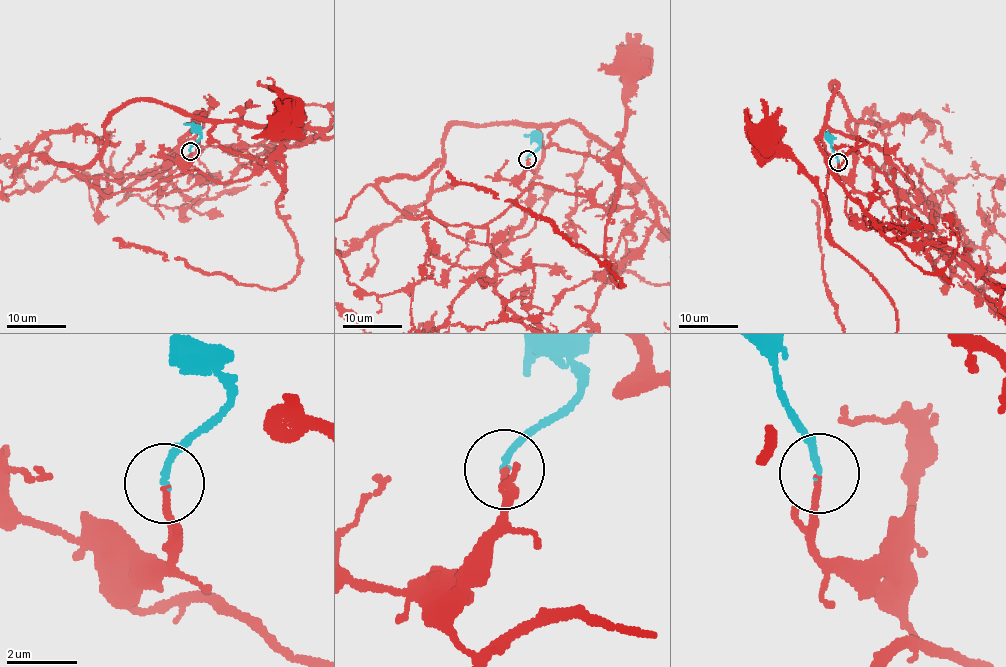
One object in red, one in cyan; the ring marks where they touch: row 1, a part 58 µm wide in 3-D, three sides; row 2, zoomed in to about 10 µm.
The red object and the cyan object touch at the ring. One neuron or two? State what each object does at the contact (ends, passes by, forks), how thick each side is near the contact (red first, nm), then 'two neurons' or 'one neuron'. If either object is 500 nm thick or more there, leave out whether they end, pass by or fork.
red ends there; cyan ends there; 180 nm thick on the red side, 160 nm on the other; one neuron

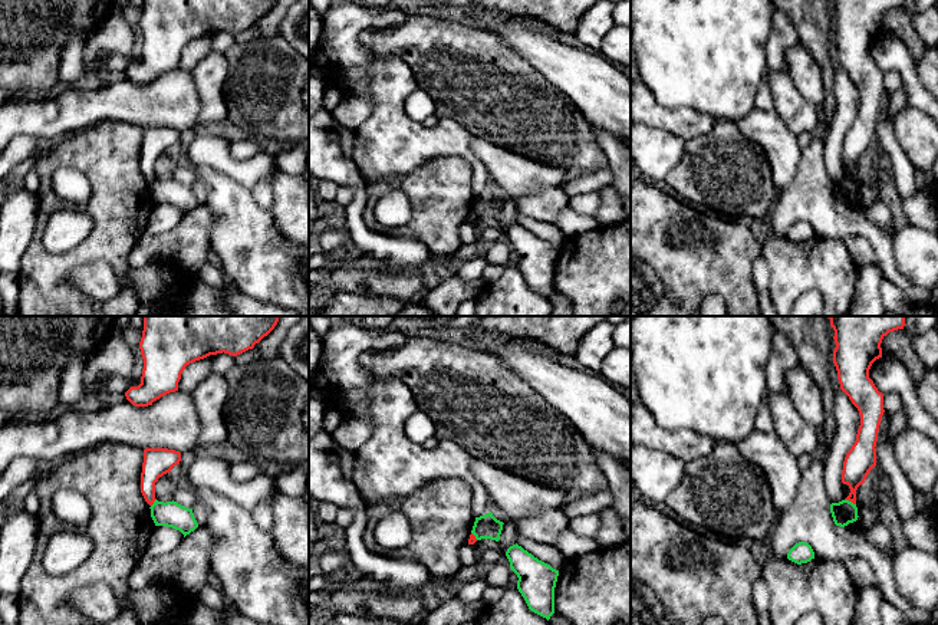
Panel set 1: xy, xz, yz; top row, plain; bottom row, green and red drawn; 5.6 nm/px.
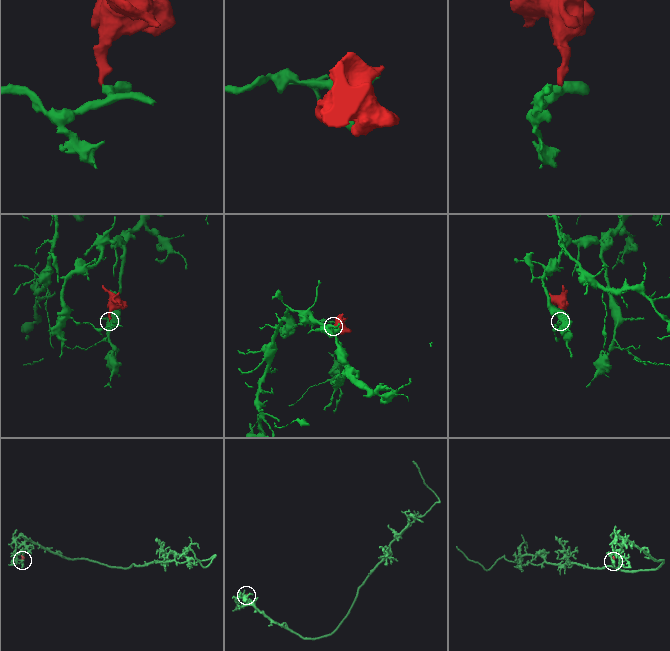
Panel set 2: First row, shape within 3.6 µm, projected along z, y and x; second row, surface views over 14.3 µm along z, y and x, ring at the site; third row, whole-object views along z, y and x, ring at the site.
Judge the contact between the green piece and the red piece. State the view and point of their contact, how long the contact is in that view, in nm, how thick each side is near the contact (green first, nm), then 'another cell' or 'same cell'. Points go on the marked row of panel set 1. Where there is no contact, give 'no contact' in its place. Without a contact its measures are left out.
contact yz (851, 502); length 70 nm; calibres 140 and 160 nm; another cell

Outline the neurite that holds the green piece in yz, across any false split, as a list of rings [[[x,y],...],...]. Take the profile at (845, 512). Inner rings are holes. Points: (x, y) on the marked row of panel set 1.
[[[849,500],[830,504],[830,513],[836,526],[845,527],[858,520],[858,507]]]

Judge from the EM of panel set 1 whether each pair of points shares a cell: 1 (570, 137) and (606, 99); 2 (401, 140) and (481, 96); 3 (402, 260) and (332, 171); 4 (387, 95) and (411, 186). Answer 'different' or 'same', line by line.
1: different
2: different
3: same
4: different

» What you should do
Copy the line containing "Judge the contact" and every line after it, through the last line of the records. Include nothing else.

» Response
Judge the contact between the green piece and the red piece. State the view and point of their contact, how long the contact is in that view, in nm, how thick each side is near the contact (green first, nm), then 'another cell' or 'same cell'. Points go on the marked row of panel set 1. Where there is no contact, give 'no contact' in its place. Without a contact its measures are left out.
contact yz (851, 502); length 70 nm; calibres 140 and 160 nm; another cell

Outline the neurite that holds the green piece in yz, across any false split, as a list of rings [[[x,y],...],...]. Take the profile at (845, 512). Inner rings are holes. Points: (x, y) on the marked row of panel set 1.
[[[849,500],[830,504],[830,513],[836,526],[845,527],[858,520],[858,507]]]

Judge from the EM of panel set 1 whether each pair of points shares a cell: 1 (570, 137) and (606, 99); 2 (401, 140) and (481, 96); 3 (402, 260) and (332, 171); 4 (387, 95) and (411, 186). Answer 'different' or 'same', line by line.
1: different
2: different
3: same
4: different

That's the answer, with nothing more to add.